Typically, when entrepreneurs look at the various goals they want to achieve, they often evaluate them incorrectly. If the strategic goal of a firm is to have sales of $15 million for 2010, the focus is on the wrong metric. Rather than focusing on total sales, the emphasis should be on the gap between the $12 million in sales they had in 2009 and the $15 million in sales they want to achieve in 2010. The $3 million shortfall is the performance gap, and gap analysis focuses on that amount as opposed to the total $15 million, presenting a much clearer picture of what must be done to achieve the goal. This approach assumes that everything required to maintain the current $12 million sales level is also part of the strategic plan.

While gap analysis is appropriate for any performance issue, budgeting is another major area where gap analysis is critical. Gap analysis places the focus on the incremental funds that you must spend and the incremental benefits of those expenditures. Too often I see firms making terrible mistakes as a result of not focusing on the gap.

In one example, a firm was considering two projects, the first of which cost $1 million, and the second of which cost $1.5 million. The net benefit of the first project was $100 thousand a year, and the net benefit of the second was $110 thousand a year. Gap analysis focuses on the $500 thousand of additional funds needed for the second project as well as the $10 thousand difference in incremental annual benefit.

The gap analysis of this scenario shows that by choosing the second project our yield will be only two percent of the additional funds needed, and is therefore, a very hard decision to justify. Gap analysis clearly shows that the best decision would be to select project number one.

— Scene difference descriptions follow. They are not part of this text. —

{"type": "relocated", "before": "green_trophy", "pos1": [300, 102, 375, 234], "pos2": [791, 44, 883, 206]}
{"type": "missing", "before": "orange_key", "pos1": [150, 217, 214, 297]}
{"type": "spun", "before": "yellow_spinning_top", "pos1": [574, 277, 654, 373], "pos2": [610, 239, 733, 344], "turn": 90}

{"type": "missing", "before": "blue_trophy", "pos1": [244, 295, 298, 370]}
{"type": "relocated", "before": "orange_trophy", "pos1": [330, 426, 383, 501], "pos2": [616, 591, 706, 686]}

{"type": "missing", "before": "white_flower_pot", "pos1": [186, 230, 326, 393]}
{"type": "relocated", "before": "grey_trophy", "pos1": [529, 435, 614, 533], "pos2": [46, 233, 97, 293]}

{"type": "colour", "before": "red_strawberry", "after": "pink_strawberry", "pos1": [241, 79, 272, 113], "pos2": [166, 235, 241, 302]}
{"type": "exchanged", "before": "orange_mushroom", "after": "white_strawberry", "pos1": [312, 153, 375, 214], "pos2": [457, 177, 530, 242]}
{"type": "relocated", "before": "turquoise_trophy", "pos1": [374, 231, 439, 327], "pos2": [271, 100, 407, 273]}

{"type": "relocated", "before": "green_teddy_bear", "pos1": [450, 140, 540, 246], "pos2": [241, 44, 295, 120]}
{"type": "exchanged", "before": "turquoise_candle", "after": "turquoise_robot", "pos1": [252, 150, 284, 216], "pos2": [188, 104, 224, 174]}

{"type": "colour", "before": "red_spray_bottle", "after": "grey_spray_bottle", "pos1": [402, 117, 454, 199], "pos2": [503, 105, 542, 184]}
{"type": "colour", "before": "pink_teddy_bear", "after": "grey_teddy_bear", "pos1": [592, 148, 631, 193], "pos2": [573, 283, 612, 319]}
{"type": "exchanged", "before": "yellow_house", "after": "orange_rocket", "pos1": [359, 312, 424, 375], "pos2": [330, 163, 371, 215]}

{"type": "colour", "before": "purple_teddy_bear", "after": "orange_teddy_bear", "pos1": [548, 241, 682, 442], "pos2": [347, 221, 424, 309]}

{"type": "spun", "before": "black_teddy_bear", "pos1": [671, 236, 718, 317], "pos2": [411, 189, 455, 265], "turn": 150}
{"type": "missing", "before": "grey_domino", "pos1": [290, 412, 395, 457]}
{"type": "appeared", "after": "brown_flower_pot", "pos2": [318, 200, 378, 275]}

Yet another area where gap analysis has critical applications is training. Gap analysis can quickly determine what type of training can produce the best results. For example, suppose your gap analysis reveals that due to the continual changes in technology, you need additional training for your IT department. First, you must determine the current skill level of your employees, and second, you must identify where you want them to be relative to the new skill set. Training should then focus on getting them from their current skill level to the desired level. Then by simply looking at the alternative ways to fill the actual gap between where they are now and where they have to be, you can make appropriate decisions.

Gap analysis is one of those ways of thinking about what you have to work on. It is just so easy to fall into the trap of looking only at the overall goal rather than the gap that needs to be narrowed or filled to achieve that goal.